2ml buffer and 0. 2ml blood cells. Then I repeated these steps, but this time using the non-immune serum, and only producing 1 in 2 to 1 in 16 dilutions i. e.
only four dilutions, then simply agitated the tray but had to be really gentle, this was help mix the solutions. Going onto to the second part of the experiment which was the lysine titration part. For this we had to the exact same procedure as before, as in the agglutination experiment. In this part of the experiment the only big difference being was after the PBS, diluted immune rabbit serum, and the sheep red blood cells were added to the heamagglutination tray, 0. 2ml of 1 in 30 diluted complement, from a guinea pig were also added to each well. Again the guinea pig complement we also added to the non-immune serum, with the same procedure as the non-immune serum in the agglutination process.
As for the 2 control wells, the first well had 0. 4ml of the PBS and, 0. 2 sheep red blood cells, the second control well had 0. 2ml of the complement, 0. 2ml of PBS and 0. 2ml of sheep red blood cells.
For the reactions to occur, the heamagglutination tray would require to be left for 3 hours at room temperature, however I obtained my results the day after, therefore the heamagglutination tray was left over night at a temperature of 4 degrees this would therefore slower the process. Results with discussionWe could easily tell if the agglutination had token place or if not, as if agglutination had token place the blood cell will spread around the wells, on the surface of the wells, and if agglutination had not token place the red blood cell will just go to the bottom of the wells. Looking at the results which I obtained which containing the PBS, immune rabbit serum and sheep red blood cells I could clearly see that in the first 4 wells, the least diluted wells, agglutination had token place, as this could be visualised due to the blood cells spread around the 4 wells. Well number 4, giving the end point titre to 1 in 16 dilutions for the agglutination of the immune rabbit serum. This therefore proved that the immune rabbit serum was immune against the sheep red blood cells as agglutination had occurred.

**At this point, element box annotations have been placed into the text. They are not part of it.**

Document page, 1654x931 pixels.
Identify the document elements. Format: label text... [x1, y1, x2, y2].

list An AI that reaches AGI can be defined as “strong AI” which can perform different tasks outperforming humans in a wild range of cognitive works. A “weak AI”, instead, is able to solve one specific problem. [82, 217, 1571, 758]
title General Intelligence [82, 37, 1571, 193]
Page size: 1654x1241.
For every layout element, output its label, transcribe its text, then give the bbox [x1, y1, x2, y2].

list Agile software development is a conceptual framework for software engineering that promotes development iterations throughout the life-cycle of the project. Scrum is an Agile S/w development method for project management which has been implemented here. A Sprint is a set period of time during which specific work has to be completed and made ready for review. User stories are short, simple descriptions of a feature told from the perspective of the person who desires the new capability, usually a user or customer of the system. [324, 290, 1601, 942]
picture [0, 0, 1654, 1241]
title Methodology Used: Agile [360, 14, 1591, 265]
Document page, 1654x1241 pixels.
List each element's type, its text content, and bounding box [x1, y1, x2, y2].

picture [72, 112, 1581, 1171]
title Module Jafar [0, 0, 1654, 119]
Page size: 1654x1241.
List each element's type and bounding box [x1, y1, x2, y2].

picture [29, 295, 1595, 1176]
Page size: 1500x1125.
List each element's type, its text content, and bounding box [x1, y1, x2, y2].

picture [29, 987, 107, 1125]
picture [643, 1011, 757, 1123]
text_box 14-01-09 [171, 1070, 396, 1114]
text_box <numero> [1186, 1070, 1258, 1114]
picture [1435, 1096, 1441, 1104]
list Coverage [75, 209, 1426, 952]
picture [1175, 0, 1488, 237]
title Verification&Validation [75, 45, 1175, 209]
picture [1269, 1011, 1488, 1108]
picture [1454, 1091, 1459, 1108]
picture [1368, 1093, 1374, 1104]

Well number 5 and onwards to well number 20, a tight button of the blood cells had formed at the bottom of each well, therefore showing us that no agglutination had taken place due to being highly diluted. The control wells containing only the PBS and sheep red blood cells, had no signs of agglutination taking place as we would of expected, showing us that the serum was non-immune to the blood cells. According to the results I have obtained from the lysis reactions it showed it had a more immune effect against the sheep red blood cells, which were used from the same sample used in the agglutination process. However, the lysis reactions occurred in only the first 6 wells, this could also be seen more clearly there is much more spread when visualised in comparison to the agglutination reactions. Therefore the end point being the last well lysis occurred in which was in well 6, the end point titre were 1 in 64 dilutions.
From well 7 to well 20 no lysis had occurred as the sheep red blood cells had formed a tight button at the bottom of the wells. Again all the control wells had no lysis reactions taking place, as there was no serum present amongst them. Finally, the non-immune serum being present in the last 4 wells verified that it was non-immune as no reactions had occurred in any of the wells.